**Exercise goal**
Among the entries below, one stretch runs from the line that contains "table lamp: present" through the line that contains "cell phone: none". Repeat that stretch exactly, ends included, and only that.

**Supplied records**
——
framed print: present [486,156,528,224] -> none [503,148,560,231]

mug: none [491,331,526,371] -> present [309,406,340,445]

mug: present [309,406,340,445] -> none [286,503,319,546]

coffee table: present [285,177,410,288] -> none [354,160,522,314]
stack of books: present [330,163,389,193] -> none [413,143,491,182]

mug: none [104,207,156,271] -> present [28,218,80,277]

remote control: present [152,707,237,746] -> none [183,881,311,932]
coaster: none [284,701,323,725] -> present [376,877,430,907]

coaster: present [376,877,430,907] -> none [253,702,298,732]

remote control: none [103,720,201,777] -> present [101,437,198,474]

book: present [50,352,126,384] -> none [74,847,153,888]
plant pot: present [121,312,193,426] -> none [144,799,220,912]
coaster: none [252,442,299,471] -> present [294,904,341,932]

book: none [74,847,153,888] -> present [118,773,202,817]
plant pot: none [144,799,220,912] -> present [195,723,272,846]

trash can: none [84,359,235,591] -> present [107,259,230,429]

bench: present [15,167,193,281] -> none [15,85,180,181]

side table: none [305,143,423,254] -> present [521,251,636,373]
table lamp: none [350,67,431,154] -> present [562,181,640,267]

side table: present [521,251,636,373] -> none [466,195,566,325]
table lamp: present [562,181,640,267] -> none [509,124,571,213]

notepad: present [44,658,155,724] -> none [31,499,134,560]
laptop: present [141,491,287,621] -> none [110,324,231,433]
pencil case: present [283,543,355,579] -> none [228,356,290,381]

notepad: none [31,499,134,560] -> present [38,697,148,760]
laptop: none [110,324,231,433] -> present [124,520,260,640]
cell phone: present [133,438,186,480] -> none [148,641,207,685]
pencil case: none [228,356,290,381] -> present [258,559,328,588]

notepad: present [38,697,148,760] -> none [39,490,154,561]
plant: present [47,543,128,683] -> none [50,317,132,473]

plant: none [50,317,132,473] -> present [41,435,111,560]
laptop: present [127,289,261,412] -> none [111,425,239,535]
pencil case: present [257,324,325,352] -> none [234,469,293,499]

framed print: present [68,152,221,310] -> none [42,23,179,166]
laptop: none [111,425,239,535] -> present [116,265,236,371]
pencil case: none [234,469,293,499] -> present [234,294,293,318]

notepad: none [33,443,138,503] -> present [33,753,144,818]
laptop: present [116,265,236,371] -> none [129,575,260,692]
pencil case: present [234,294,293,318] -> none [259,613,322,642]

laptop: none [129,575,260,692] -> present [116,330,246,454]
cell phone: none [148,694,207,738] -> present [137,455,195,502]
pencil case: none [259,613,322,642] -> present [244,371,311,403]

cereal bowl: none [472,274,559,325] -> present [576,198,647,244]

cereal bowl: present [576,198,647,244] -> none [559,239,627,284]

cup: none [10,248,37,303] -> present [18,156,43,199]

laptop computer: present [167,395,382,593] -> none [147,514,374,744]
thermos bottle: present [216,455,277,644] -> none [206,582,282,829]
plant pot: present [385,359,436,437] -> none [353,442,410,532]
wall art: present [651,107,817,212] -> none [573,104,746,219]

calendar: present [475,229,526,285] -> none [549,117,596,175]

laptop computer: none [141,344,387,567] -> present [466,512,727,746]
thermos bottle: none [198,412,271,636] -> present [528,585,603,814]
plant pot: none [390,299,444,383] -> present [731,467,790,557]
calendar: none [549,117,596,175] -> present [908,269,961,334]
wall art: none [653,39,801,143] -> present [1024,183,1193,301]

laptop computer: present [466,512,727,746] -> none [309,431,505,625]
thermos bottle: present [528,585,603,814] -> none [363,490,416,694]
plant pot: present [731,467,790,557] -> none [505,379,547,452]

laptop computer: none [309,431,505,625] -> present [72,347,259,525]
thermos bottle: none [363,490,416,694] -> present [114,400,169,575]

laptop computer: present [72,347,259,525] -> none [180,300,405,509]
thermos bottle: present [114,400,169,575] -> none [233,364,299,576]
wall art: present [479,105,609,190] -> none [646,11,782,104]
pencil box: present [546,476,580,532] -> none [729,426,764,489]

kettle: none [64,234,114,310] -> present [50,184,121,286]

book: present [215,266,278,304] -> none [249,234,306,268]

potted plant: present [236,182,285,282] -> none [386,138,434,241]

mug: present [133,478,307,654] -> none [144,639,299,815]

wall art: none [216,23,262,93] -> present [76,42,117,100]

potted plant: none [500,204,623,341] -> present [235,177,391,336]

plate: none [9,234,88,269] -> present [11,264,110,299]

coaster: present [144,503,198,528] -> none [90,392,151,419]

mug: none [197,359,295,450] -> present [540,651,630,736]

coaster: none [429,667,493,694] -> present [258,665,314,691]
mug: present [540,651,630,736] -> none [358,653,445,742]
——
**Task answer**
table lamp: present [562,181,640,267] -> none [509,124,571,213]

notepad: present [44,658,155,724] -> none [31,499,134,560]
laptop: present [141,491,287,621] -> none [110,324,231,433]
pencil case: present [283,543,355,579] -> none [228,356,290,381]

notepad: none [31,499,134,560] -> present [38,697,148,760]
laptop: none [110,324,231,433] -> present [124,520,260,640]
cell phone: present [133,438,186,480] -> none [148,641,207,685]
pencil case: none [228,356,290,381] -> present [258,559,328,588]

notepad: present [38,697,148,760] -> none [39,490,154,561]
plant: present [47,543,128,683] -> none [50,317,132,473]

plant: none [50,317,132,473] -> present [41,435,111,560]
laptop: present [127,289,261,412] -> none [111,425,239,535]
pencil case: present [257,324,325,352] -> none [234,469,293,499]

framed print: present [68,152,221,310] -> none [42,23,179,166]
laptop: none [111,425,239,535] -> present [116,265,236,371]
pencil case: none [234,469,293,499] -> present [234,294,293,318]

notepad: none [33,443,138,503] -> present [33,753,144,818]
laptop: present [116,265,236,371] -> none [129,575,260,692]
pencil case: present [234,294,293,318] -> none [259,613,322,642]

laptop: none [129,575,260,692] -> present [116,330,246,454]
cell phone: none [148,694,207,738] -> present [137,455,195,502]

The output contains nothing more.